■ Exercise 1 ■
In the passage on biometrics, which company did Fingerprint Cards acquire earlier this year?
■ Exercise 2 ■
Copy verbatim the stretch of the biometrics passage from "Apple’s introduction of" through "inaugural blog post.".
═════ Passage shown
Apple’s introduction of Face ID on its new iPhone X smartphone is “another sign of the speed of innovation when it comes to biometrics,” but the future is multimodal, writes Fingerprint Cards CTO Pontus Jägemalm on his company’s inaugural blog post.
Noting that the fingerprint biometrics specialist acquired iris recognition solutions provider Delta ID earlier this year, Jägemalm asserts that FPC’s leadership believes that going forward, “the market for biometric identity verification will not be about one technology that beats all of the others, but rather that several technologies will integrate with each other depending on the application and specific use.” Jägemalm goes on to point out that Delta ID’s technology is “one of the few certified and directly targeted towards Aadhaar,” India’s pioneering biometric ID program, which could ultimately allow FPC to target its fingerprint and iris scanning multimodal solutions to a huge market.
══════════
═════ Information provided
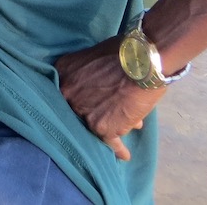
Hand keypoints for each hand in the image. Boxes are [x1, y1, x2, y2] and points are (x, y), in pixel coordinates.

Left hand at [55, 38, 165, 160]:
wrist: (143, 61)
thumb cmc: (123, 53)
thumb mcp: (94, 57)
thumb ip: (90, 75)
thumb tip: (99, 92)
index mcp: (63, 73)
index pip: (66, 91)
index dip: (78, 96)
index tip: (84, 101)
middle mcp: (67, 94)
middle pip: (77, 108)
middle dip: (92, 110)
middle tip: (102, 112)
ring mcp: (82, 112)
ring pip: (95, 124)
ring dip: (112, 124)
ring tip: (122, 126)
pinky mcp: (101, 127)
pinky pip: (110, 142)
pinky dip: (118, 149)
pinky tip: (124, 154)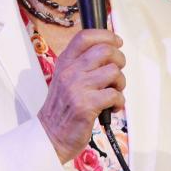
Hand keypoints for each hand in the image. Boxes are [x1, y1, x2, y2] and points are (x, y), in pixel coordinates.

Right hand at [37, 29, 125, 163]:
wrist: (50, 136)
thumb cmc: (62, 109)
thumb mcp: (65, 79)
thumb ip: (81, 64)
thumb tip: (108, 51)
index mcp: (64, 63)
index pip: (85, 37)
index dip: (105, 35)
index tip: (116, 41)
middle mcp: (70, 72)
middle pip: (105, 50)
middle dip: (119, 59)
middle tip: (117, 71)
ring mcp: (77, 88)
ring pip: (113, 72)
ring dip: (120, 83)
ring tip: (113, 92)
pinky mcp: (87, 106)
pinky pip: (115, 95)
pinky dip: (119, 101)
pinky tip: (111, 107)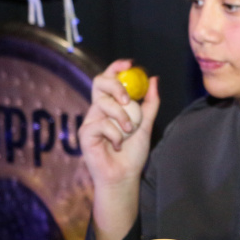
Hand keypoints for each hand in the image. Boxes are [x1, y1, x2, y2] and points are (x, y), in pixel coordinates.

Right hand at [80, 59, 159, 185]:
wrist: (124, 175)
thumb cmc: (133, 152)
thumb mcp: (146, 124)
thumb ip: (150, 103)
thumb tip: (154, 79)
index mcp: (112, 104)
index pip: (110, 78)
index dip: (116, 67)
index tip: (130, 63)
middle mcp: (99, 108)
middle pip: (99, 82)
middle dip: (116, 86)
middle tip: (128, 100)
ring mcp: (90, 120)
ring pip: (103, 103)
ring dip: (122, 117)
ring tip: (129, 131)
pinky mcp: (85, 133)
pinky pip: (101, 124)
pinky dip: (115, 134)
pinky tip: (117, 145)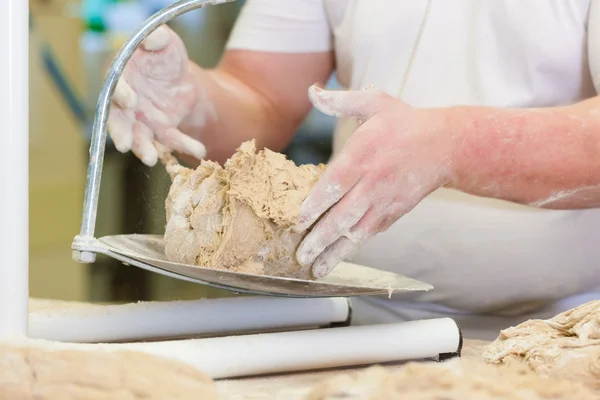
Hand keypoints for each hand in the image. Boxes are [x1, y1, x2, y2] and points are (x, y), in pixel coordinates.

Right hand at [108, 25, 205, 165]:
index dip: (120, 94)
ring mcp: (142, 120)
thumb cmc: (163, 53)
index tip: (129, 101)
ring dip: (144, 149)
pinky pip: (172, 140)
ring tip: (151, 159)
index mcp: (121, 77)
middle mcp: (126, 104)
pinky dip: (184, 146)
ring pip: (140, 138)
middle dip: (121, 133)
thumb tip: (154, 38)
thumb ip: (157, 39)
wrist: (178, 72)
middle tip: (125, 145)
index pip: (114, 87)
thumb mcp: (164, 41)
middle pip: (119, 120)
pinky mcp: (162, 130)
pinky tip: (198, 150)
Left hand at [295, 85, 454, 277]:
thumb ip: (341, 100)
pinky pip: (370, 233)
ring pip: (356, 232)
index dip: (315, 206)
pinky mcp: (394, 213)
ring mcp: (384, 202)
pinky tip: (337, 259)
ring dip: (335, 252)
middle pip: (342, 217)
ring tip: (315, 269)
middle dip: (319, 238)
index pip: (333, 185)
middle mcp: (372, 183)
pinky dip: (353, 248)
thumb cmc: (405, 122)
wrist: (446, 145)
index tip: (298, 222)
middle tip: (300, 255)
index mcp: (363, 156)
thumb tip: (312, 91)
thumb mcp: (374, 102)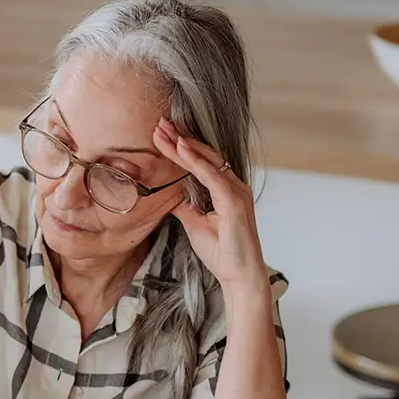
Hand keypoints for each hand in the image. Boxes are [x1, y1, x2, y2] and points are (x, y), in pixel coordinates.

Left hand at [151, 117, 269, 293]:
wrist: (239, 275)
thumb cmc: (221, 252)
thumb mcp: (194, 223)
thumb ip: (185, 205)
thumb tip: (169, 194)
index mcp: (225, 190)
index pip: (201, 161)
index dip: (181, 147)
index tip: (162, 134)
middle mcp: (233, 186)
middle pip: (204, 154)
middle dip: (181, 138)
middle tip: (159, 123)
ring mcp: (236, 191)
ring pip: (207, 160)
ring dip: (183, 143)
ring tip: (164, 130)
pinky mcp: (235, 201)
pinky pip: (211, 175)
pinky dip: (195, 160)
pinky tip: (180, 147)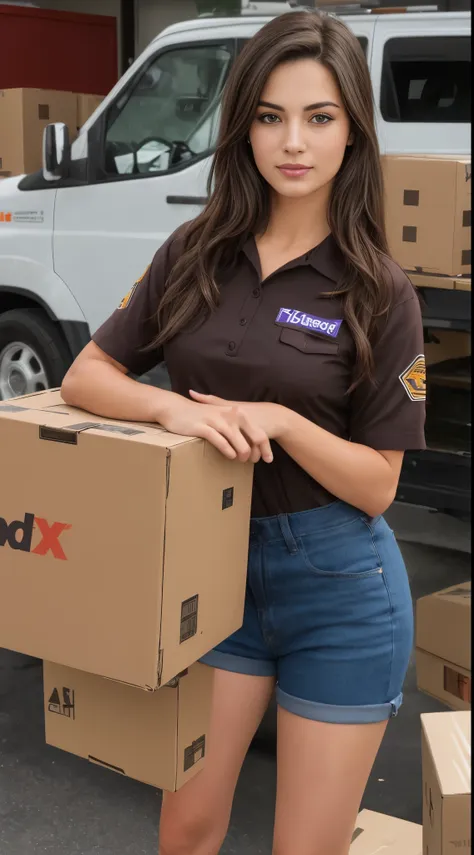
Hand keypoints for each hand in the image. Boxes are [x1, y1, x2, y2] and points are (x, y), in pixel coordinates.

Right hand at [158, 392, 272, 463]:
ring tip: (240, 461)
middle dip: (256, 453)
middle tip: (252, 463)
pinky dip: (228, 451)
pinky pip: (221, 441)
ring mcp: (218, 421)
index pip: (259, 433)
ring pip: (239, 441)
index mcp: (237, 413)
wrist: (176, 408)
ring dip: (242, 454)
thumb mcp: (222, 417)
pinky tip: (229, 457)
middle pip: (255, 437)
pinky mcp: (204, 427)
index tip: (268, 460)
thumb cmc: (200, 416)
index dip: (266, 448)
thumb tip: (249, 444)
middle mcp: (231, 415)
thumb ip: (235, 427)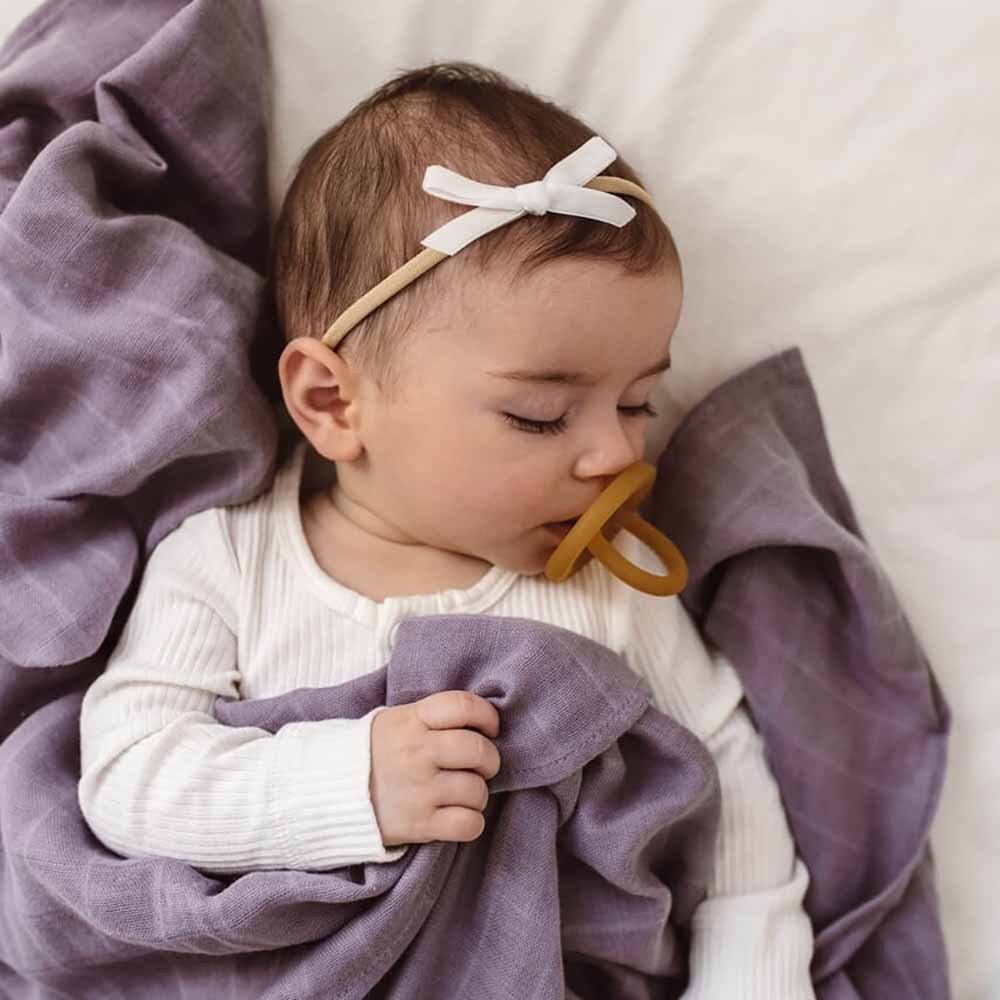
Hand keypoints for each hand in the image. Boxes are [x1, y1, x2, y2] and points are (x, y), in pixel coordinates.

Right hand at [370, 690, 500, 846]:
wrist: (331, 793)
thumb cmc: (377, 752)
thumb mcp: (397, 720)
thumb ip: (434, 717)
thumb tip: (482, 723)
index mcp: (412, 720)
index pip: (464, 706)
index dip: (487, 716)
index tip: (490, 728)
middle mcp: (417, 752)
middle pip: (478, 750)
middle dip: (489, 759)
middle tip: (480, 766)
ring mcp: (418, 789)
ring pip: (476, 790)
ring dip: (478, 794)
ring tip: (462, 793)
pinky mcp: (418, 824)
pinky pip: (468, 824)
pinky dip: (471, 822)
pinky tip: (458, 815)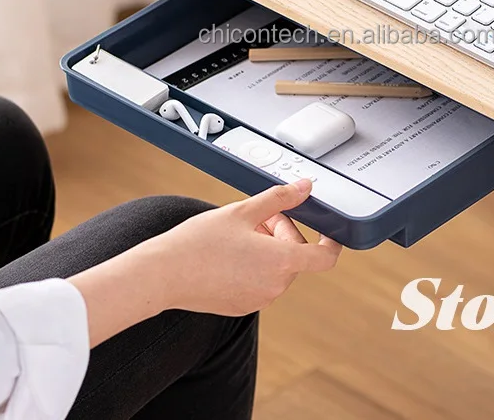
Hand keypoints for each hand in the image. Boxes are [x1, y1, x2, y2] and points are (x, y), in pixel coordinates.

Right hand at [69, 179, 342, 346]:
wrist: (161, 275)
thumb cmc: (199, 242)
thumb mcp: (243, 210)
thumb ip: (280, 198)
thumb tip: (305, 187)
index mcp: (281, 262)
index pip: (325, 256)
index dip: (331, 239)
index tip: (326, 226)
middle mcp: (274, 286)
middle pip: (296, 256)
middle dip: (284, 231)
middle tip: (261, 215)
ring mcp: (258, 299)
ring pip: (278, 268)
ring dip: (269, 247)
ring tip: (241, 231)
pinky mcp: (242, 306)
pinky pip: (260, 282)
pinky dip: (255, 264)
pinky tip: (230, 251)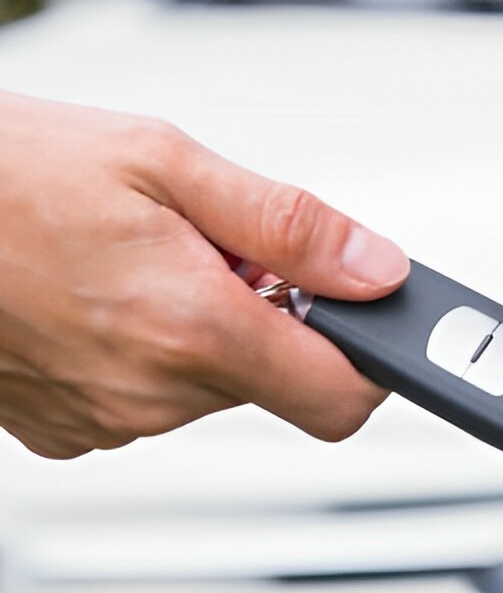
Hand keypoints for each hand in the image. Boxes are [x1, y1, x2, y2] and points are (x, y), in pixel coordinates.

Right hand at [0, 92, 409, 457]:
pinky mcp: (63, 430)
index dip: (370, 355)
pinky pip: (148, 397)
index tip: (363, 312)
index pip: (340, 396)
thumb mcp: (166, 162)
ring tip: (142, 256)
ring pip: (211, 385)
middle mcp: (148, 393)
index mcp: (190, 326)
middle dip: (269, 313)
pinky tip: (103, 290)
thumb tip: (376, 268)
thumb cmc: (7, 172)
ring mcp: (102, 418)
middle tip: (213, 245)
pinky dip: (148, 348)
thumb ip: (289, 225)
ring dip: (204, 326)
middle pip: (275, 379)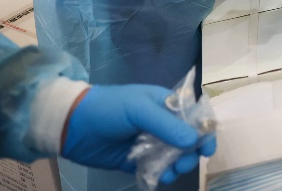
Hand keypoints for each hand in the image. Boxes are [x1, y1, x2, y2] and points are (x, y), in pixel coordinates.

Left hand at [61, 85, 214, 180]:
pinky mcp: (136, 161)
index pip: (194, 117)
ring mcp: (149, 143)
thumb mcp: (139, 109)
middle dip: (190, 154)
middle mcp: (161, 124)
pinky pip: (156, 169)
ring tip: (169, 173)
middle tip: (184, 164)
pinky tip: (159, 177)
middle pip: (187, 141)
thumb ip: (167, 125)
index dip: (204, 132)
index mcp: (166, 104)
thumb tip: (194, 141)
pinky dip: (161, 174)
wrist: (73, 125)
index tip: (207, 149)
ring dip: (177, 166)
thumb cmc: (110, 108)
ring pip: (173, 157)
══════════
■ Answer area 1 ■
Fingerprint Cards acquired Delta ID, an iris recognition solutions provider.

■ Answer area 2 ■
Apple’s introduction of Face ID on its new iPhone X smartphone is “another sign of the speed of innovation when it comes to biometrics,” but the future is multimodal, writes Fingerprint Cards CTO Pontus Jägemalm on his company’s inaugural blog post.